Saved data entries:

#####

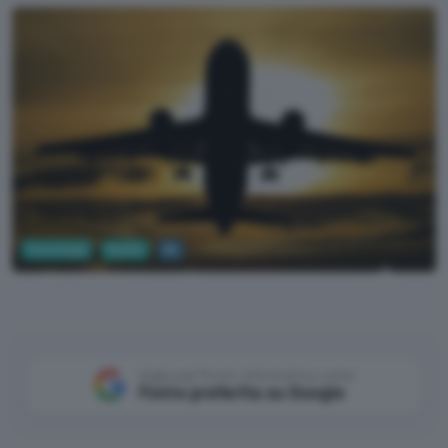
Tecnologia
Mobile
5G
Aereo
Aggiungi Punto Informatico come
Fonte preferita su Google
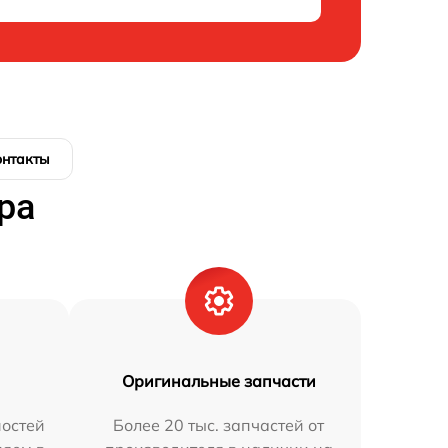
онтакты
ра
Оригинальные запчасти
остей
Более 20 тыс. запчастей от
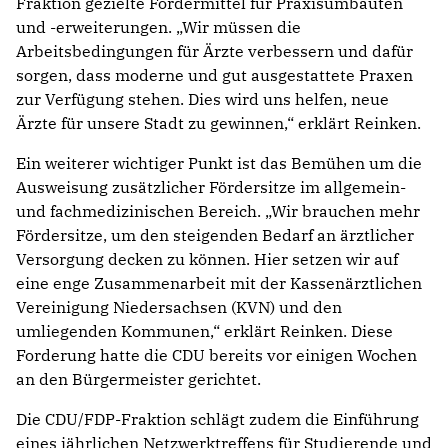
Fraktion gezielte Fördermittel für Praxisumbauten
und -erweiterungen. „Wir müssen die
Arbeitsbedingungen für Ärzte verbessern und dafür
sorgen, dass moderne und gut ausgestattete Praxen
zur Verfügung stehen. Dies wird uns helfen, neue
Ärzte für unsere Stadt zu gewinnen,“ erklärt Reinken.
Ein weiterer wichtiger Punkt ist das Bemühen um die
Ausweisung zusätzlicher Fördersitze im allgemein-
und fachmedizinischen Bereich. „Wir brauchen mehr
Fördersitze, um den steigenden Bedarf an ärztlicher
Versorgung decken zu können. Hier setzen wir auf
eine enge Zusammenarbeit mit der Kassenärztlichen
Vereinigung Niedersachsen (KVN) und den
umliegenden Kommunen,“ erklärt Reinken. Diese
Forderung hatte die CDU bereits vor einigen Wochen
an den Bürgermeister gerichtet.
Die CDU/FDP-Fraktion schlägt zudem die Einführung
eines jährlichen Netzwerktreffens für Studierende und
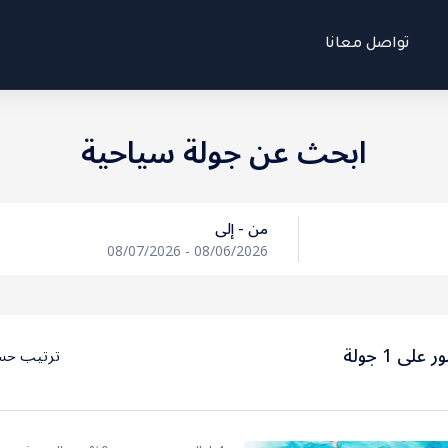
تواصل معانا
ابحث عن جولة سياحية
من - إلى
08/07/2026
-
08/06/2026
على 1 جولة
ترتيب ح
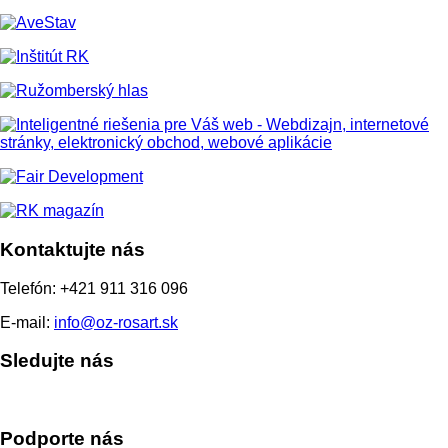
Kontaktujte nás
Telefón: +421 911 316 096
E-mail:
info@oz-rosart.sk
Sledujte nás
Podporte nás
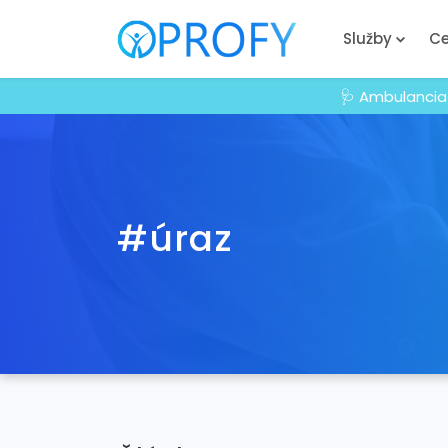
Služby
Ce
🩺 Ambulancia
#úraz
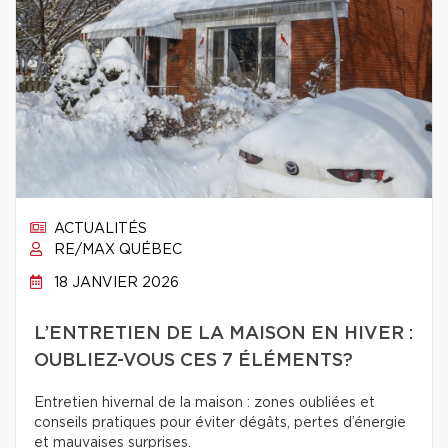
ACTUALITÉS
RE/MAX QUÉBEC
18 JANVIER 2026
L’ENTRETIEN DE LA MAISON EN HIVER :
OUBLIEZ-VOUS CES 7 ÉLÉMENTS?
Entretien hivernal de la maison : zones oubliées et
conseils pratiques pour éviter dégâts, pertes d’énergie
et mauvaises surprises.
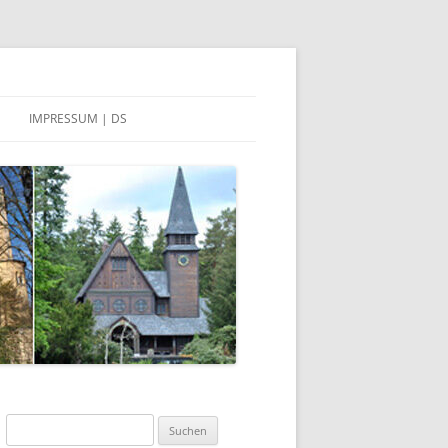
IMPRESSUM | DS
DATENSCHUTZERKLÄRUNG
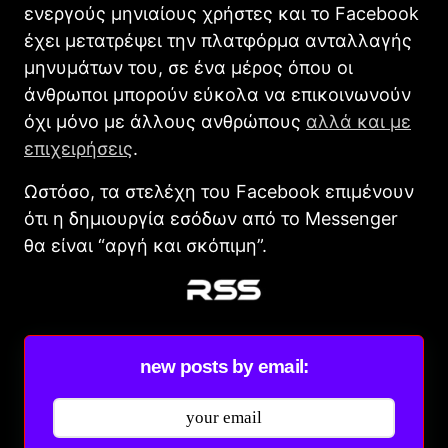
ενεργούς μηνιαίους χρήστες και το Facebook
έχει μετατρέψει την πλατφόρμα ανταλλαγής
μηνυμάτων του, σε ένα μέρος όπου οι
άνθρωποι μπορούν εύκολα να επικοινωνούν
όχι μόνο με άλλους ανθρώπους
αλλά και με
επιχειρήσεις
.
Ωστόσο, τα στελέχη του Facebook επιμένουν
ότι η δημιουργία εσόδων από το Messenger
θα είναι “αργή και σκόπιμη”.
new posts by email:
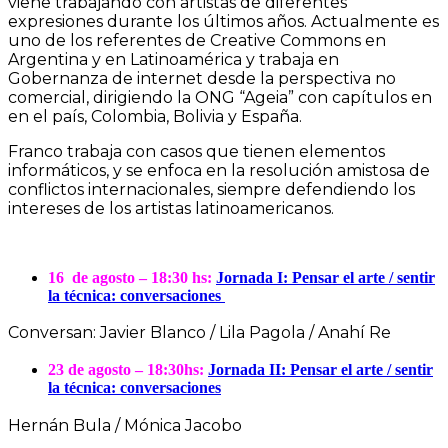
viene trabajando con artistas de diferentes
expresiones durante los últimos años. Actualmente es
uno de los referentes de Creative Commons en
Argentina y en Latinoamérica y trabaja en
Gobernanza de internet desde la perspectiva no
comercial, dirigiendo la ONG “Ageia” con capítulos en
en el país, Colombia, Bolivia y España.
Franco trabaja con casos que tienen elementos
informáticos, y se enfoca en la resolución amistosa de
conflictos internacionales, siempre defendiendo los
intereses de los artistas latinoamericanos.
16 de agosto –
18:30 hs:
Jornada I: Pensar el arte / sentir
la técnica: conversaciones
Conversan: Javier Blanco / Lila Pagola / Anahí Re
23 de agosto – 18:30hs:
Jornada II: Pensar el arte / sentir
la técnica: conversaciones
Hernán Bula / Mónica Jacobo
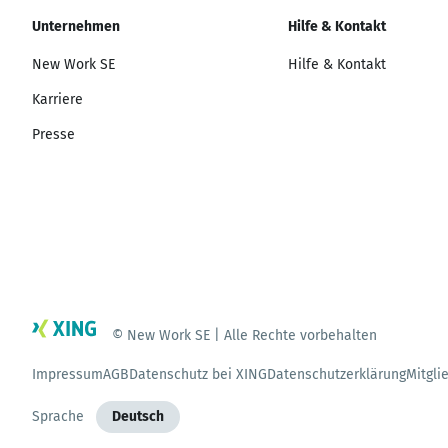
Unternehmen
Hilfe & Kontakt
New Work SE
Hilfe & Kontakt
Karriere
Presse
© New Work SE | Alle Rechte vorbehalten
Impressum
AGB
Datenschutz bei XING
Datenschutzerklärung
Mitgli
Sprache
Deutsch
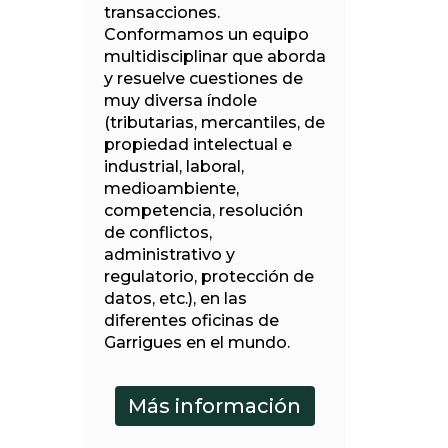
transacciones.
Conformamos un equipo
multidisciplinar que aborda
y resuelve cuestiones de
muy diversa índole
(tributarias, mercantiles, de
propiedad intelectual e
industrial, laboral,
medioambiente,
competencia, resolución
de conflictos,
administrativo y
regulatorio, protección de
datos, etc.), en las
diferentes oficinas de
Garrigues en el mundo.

#####

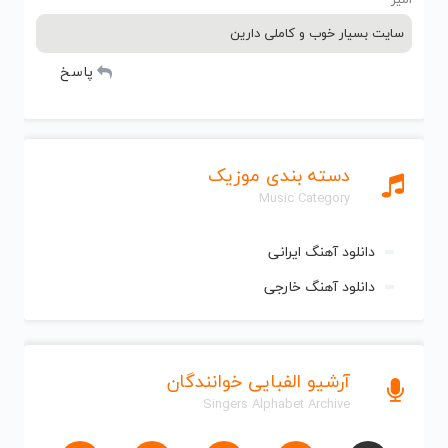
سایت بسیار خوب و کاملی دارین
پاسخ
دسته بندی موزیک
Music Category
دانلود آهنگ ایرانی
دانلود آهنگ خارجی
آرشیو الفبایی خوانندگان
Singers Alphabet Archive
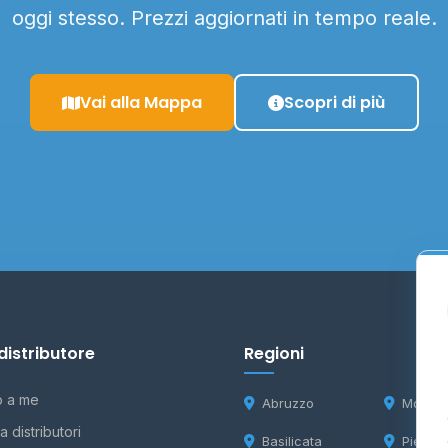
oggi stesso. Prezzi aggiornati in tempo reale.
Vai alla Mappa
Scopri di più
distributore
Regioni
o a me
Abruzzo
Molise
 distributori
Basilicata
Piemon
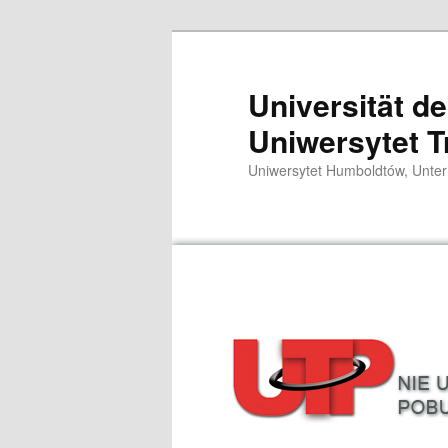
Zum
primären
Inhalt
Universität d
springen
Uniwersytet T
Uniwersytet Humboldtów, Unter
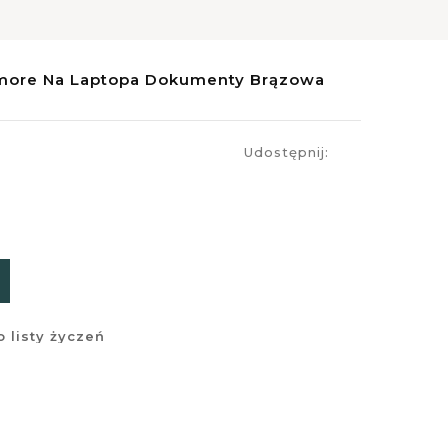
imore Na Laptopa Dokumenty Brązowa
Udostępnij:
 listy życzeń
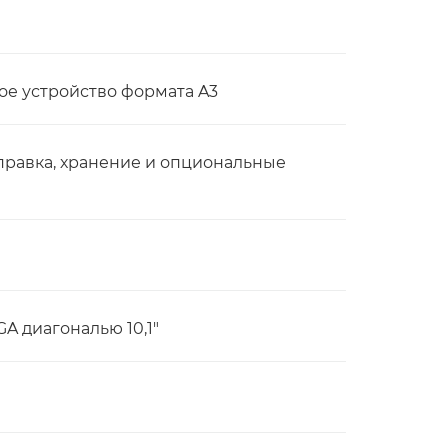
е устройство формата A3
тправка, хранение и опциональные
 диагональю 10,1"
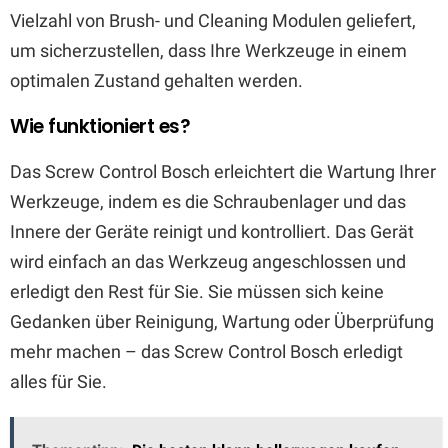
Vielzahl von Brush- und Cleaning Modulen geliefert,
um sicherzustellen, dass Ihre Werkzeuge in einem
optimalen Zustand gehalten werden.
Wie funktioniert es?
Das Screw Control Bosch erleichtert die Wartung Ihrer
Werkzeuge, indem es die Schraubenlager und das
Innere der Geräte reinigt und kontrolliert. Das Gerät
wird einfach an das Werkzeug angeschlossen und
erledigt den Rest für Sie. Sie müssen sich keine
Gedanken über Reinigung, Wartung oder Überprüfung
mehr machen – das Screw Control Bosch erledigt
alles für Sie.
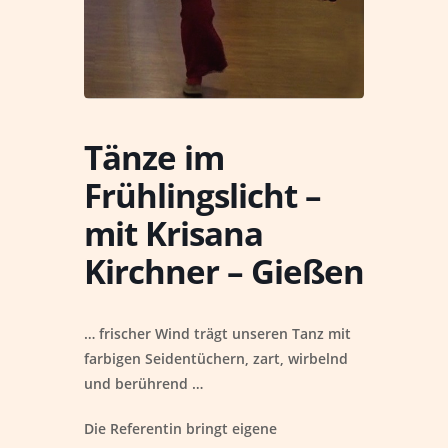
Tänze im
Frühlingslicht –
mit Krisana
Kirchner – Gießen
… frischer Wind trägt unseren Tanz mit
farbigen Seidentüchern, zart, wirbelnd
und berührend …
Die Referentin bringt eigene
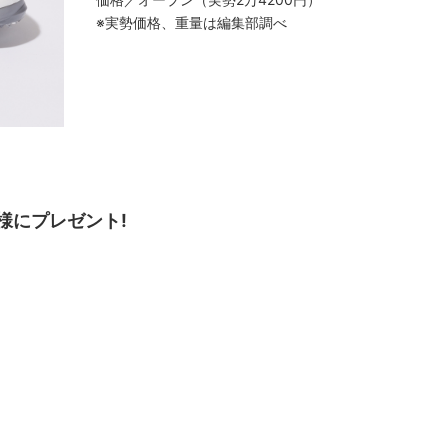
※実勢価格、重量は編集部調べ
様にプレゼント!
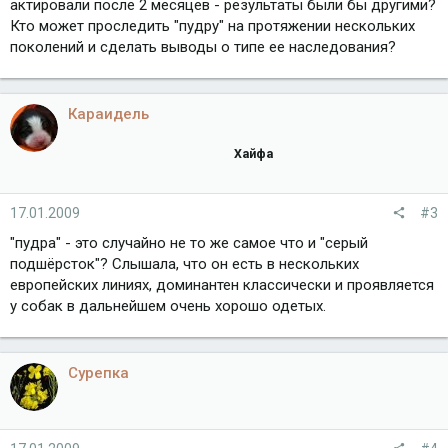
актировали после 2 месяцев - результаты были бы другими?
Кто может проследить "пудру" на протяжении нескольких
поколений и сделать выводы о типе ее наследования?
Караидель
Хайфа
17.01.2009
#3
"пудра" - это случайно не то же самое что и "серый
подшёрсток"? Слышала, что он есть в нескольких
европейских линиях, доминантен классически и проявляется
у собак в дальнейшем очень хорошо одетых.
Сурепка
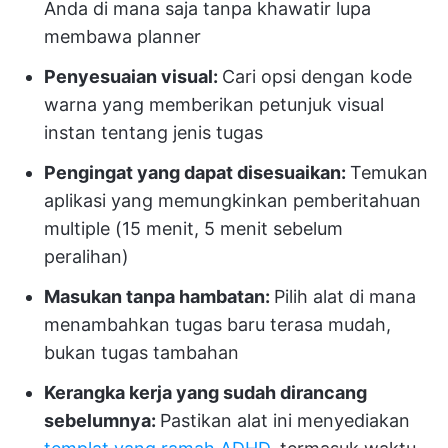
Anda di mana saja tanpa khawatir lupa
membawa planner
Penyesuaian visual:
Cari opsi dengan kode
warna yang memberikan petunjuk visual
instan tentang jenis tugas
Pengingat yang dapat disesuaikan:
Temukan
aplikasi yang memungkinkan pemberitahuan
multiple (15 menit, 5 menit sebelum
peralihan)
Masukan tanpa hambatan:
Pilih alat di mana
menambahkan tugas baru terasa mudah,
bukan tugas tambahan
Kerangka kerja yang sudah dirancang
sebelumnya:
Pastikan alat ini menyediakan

#####

§ **Problem details**: Pull out every line in the data above that has the word "alat".

§ **Finished exercise**:
Pilih alat di mana
Pastikan alat ini menyediakan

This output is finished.